* What this task involves *
Your answer must contain only the lines from the one containing "vielfältige Herausforde" through the end of the entries below, reproduced character for character.

Page images and extracted text

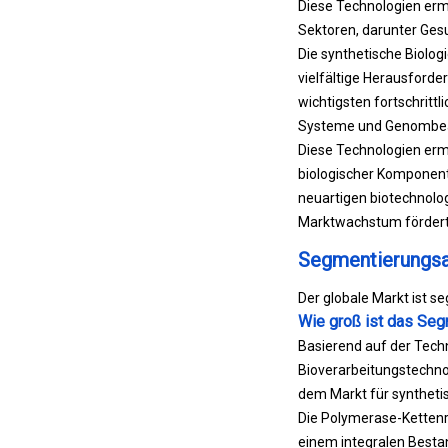
Diese Technologien erm
Sektoren, darunter Gesu
Die synthetische Biolog
vielfältige Herausforde
wichtigsten fortschrittl
Systeme und Genombea
Diese Technologien ermö
biologischer Komponen
neuartigen biotechnolo
Marktwachstum fördert
Segmentierungsa
Der globale Markt ist s
Wie groß ist das Se
Basierend auf der Tech
Bioverarbeitungstechno
dem Markt für synthetisc
Die Polymerase-Kettenre
einem integralen Bestan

* Written answer *
vielfältige Herausforde
wichtigsten fortschrittl
Systeme und Genombea
Diese Technologien ermö
biologischer Komponen
neuartigen biotechnolo
Marktwachstum fördert
Segmentierungsa
Der globale Markt ist s
Wie groß ist das Se
Basierend auf der Tech
Bioverarbeitungstechno
dem Markt für synthetisc
Die Polymerase-Kettenre
einem integralen Bestan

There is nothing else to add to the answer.